This beautiful poem was sent by a student of Christian Science to the Rev. Mary Baker G. Eddy, who was so touched by it that she sent it to us with the request that it be published in our Journal. Its authorship is not known to us, but we feel sure that the beautiful spirit which gave it birth will be glad to have it do as much good as may be, and therefore will freely approve our publishing it.
Laid on thy altar, my Lord divine,
Accept my gift this day for Jesus' sake,
I have no jewels to adorn thy shrine,
Nor any world-famed sacrifice to make.
But here I bring within my trembling hand
This will of mine—a thing that seemeth small—
And only thou, dear Lord, canst understand
How, when I yield Thee this, I yield my all.

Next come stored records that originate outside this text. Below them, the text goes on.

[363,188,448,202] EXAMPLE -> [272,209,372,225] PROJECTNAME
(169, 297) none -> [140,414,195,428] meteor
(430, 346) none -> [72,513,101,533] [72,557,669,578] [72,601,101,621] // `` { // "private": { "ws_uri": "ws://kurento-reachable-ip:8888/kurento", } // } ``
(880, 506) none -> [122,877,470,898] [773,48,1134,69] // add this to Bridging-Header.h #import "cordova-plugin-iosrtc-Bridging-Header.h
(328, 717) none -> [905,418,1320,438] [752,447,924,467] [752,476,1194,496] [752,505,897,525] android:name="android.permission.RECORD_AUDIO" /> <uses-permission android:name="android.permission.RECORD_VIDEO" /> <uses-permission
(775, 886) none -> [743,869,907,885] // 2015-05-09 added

Hidden therein Thy searching eye can see
Struggles of passion, visions of delight,—
All that I love, or am, or fain would be,
Deep loves, fond hopes, and longing infinite.

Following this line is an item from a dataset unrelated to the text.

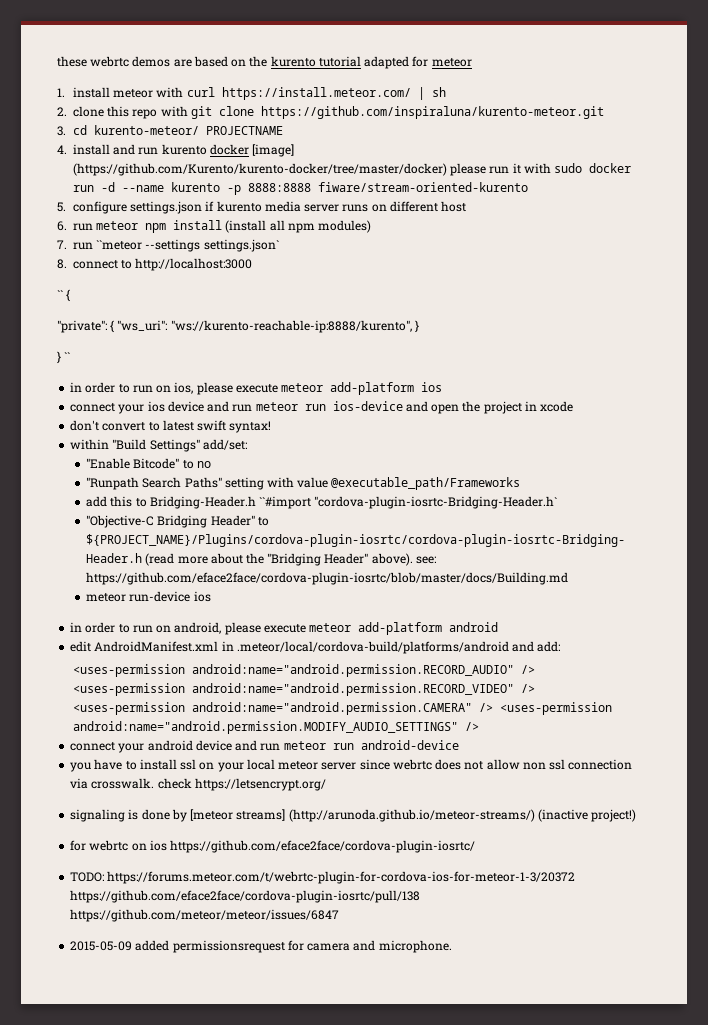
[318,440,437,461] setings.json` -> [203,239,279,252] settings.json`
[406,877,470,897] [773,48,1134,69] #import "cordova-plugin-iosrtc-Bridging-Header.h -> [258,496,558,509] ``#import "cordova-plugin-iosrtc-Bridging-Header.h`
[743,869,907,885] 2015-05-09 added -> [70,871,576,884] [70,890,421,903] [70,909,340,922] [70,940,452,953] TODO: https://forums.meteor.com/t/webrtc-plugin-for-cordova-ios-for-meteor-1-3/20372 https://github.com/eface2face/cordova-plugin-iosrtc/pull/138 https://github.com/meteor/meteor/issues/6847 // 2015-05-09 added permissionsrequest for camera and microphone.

It has been wet with tears and dimmed with sighs,
Clinched in my grasp till beauty it had none,
Now from thy footstool, where it vanquished lies,
The prayer ascendeth, May Thy will be done.
Take it, O Father, e'er my courage fail,
And merge it so in Thine own will that e'en
If in some desperate hour my cries prevail
And Thou give back my gift, it may have been
So changed, so purified, so fair have grown,—
So one with Thee,—so filled with peace divine,
I may not know or feel it as my own,
But gaining back my will, may find it Thine.